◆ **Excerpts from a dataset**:
---*---
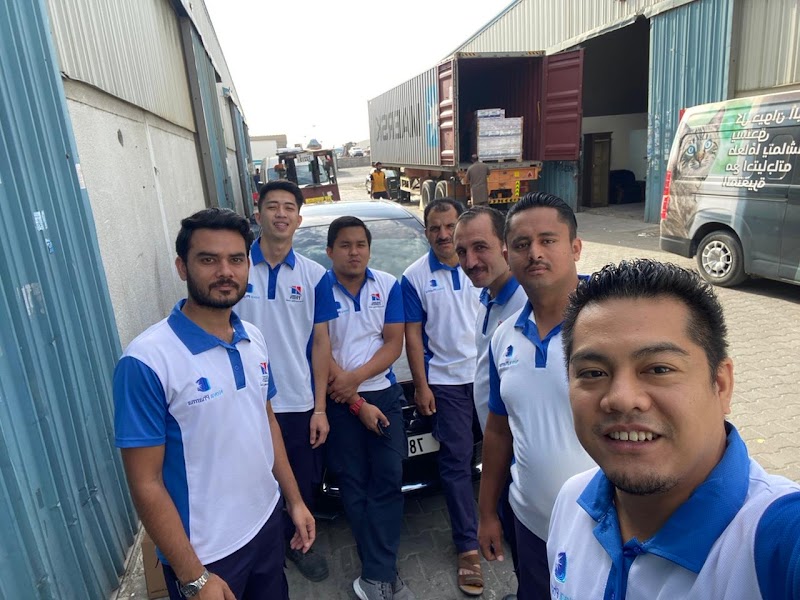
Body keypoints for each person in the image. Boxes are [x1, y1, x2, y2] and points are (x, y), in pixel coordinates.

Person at [549, 259, 800, 600]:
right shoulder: (571, 502)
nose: (621, 399)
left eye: (659, 369)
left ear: (721, 385)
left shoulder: (777, 542)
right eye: (593, 373)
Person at [114, 208, 315, 600]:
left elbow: (266, 421)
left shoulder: (253, 337)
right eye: (208, 260)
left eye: (236, 259)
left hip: (266, 525)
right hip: (207, 556)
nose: (225, 271)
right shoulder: (146, 361)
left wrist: (294, 501)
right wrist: (194, 577)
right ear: (182, 267)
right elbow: (145, 483)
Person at [477, 192, 595, 600]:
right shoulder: (504, 337)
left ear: (575, 247)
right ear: (507, 256)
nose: (535, 253)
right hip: (530, 525)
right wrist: (487, 513)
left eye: (548, 240)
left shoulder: (614, 323)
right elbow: (498, 432)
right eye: (523, 244)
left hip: (604, 528)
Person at [234, 180, 336, 582]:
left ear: (298, 218)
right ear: (257, 214)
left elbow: (321, 343)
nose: (281, 214)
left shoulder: (315, 275)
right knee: (251, 478)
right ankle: (264, 547)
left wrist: (320, 408)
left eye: (289, 207)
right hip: (244, 400)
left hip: (297, 401)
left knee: (302, 479)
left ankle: (298, 542)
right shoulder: (237, 267)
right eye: (272, 206)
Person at [323, 216, 416, 600]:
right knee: (354, 484)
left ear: (369, 249)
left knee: (389, 478)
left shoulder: (388, 285)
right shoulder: (319, 289)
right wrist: (350, 394)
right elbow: (317, 349)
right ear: (330, 251)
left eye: (361, 244)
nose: (354, 252)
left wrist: (354, 380)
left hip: (383, 395)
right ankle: (383, 576)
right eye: (345, 245)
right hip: (337, 400)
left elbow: (393, 344)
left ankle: (376, 573)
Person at [402, 198, 483, 596]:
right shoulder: (413, 277)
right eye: (434, 227)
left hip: (488, 375)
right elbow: (413, 335)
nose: (443, 234)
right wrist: (421, 385)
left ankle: (506, 522)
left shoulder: (481, 266)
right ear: (426, 232)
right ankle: (468, 547)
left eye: (450, 226)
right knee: (456, 462)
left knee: (506, 450)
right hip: (447, 384)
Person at [454, 205, 527, 599]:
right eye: (462, 252)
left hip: (524, 461)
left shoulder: (526, 305)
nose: (470, 261)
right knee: (522, 551)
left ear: (505, 245)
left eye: (480, 247)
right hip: (503, 456)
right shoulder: (489, 297)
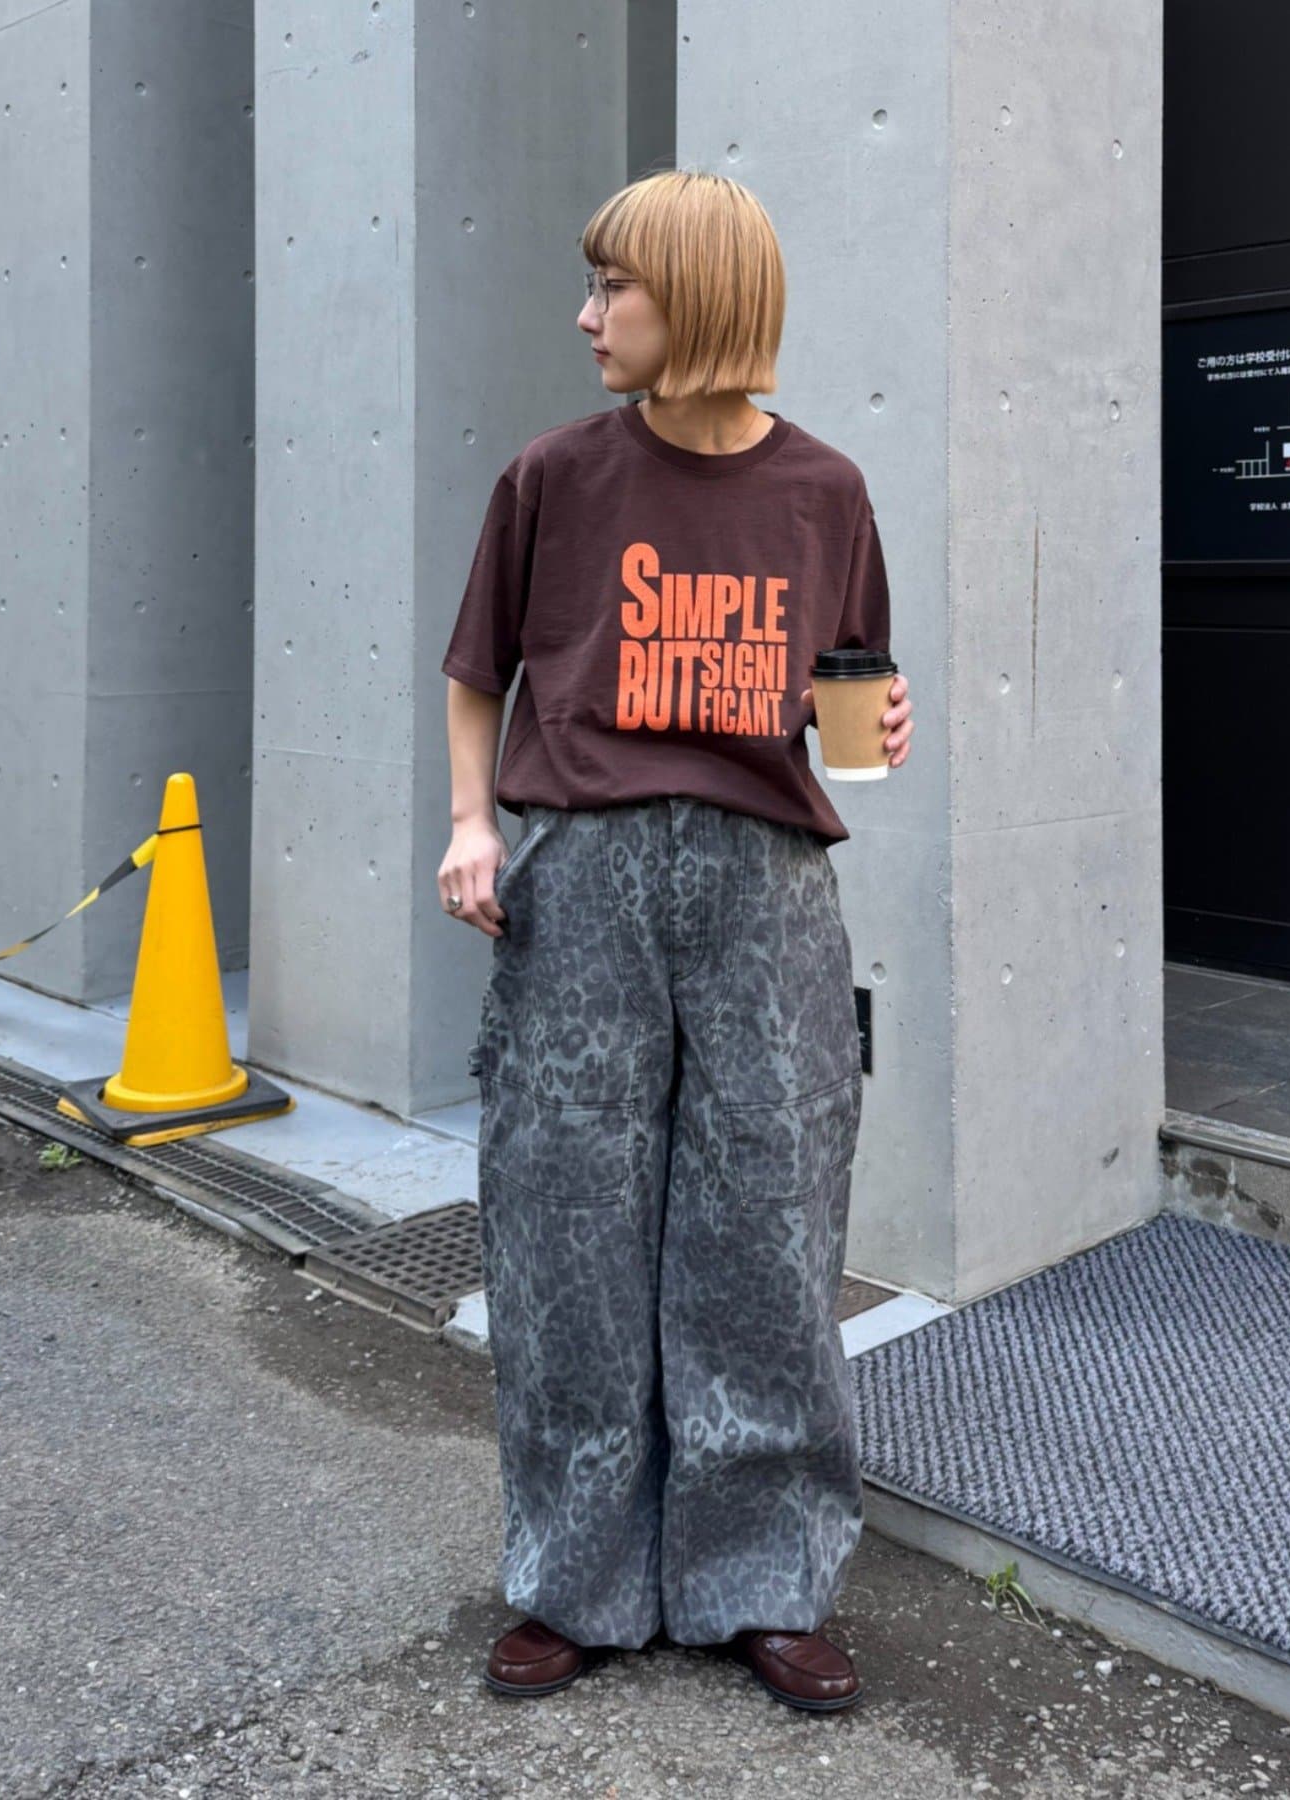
---*---
◆ **Assignment**:
The expected output is every line of the data, unchanged, with the pictures skipped.

◆ **Answer for the task**:
Body keypoints for each person in the image. Boxes are [x1, y1, x2, y2] and points are (x, y), in pixel coordinates.

Person at [549, 259, 800, 600]:
right shoulder: (571, 502)
nose: (621, 399)
left eye: (659, 369)
left ear: (721, 385)
left shoulder: (777, 542)
right eye: (593, 373)
Person at [114, 208, 315, 600]:
left elbow: (266, 421)
left shoulder: (253, 337)
right eye: (208, 260)
left eye: (236, 259)
left hip: (266, 525)
right hip: (207, 556)
nose: (225, 271)
right shoulder: (146, 361)
left wrist: (294, 501)
right wrist: (194, 577)
right ear: (182, 267)
right elbow: (145, 483)
Person at [477, 192, 595, 600]:
right shoulder: (504, 337)
left ear: (575, 247)
right ear: (507, 256)
nose: (535, 253)
right hip: (530, 525)
right wrist: (487, 513)
left eye: (548, 240)
left shoulder: (614, 323)
right elbow: (498, 432)
right eye: (523, 244)
left hip: (604, 528)
Person at [234, 180, 336, 582]:
left ear: (298, 218)
right ear: (257, 214)
left elbow: (321, 343)
nose: (281, 214)
left shoulder: (315, 275)
right knee: (251, 478)
right ankle: (264, 547)
left wrist: (320, 408)
left eye: (289, 207)
right hip: (244, 400)
left hip: (297, 401)
left knee: (302, 479)
left ankle: (298, 542)
right shoulder: (237, 267)
right eye: (272, 206)
Person at [323, 216, 416, 600]:
right knee: (354, 484)
left ear: (369, 249)
left knee: (389, 478)
left shoulder: (388, 285)
right shoulder: (319, 289)
right wrist: (350, 394)
right elbow: (317, 349)
right ear: (330, 251)
left eye: (361, 244)
nose: (354, 252)
left wrist: (354, 380)
left hip: (383, 395)
right ankle: (383, 576)
right eye: (345, 245)
right hip: (337, 400)
left elbow: (393, 344)
left ankle: (376, 573)
Person at [402, 198, 483, 596]:
right shoulder: (413, 277)
right eye: (434, 227)
left hip: (488, 375)
right elbow: (413, 335)
nose: (443, 234)
right wrist: (421, 385)
left ankle: (506, 522)
left shoulder: (481, 266)
right ear: (426, 232)
right ankle: (468, 547)
left eye: (450, 226)
right knee: (456, 462)
left knee: (506, 450)
right hip: (447, 384)
Person at [454, 205, 527, 599]:
right eye: (462, 252)
left hip: (524, 461)
left shoulder: (526, 305)
nose: (470, 261)
right knee: (522, 551)
left ear: (505, 245)
left eye: (480, 247)
right hip: (503, 456)
right shoulder: (489, 297)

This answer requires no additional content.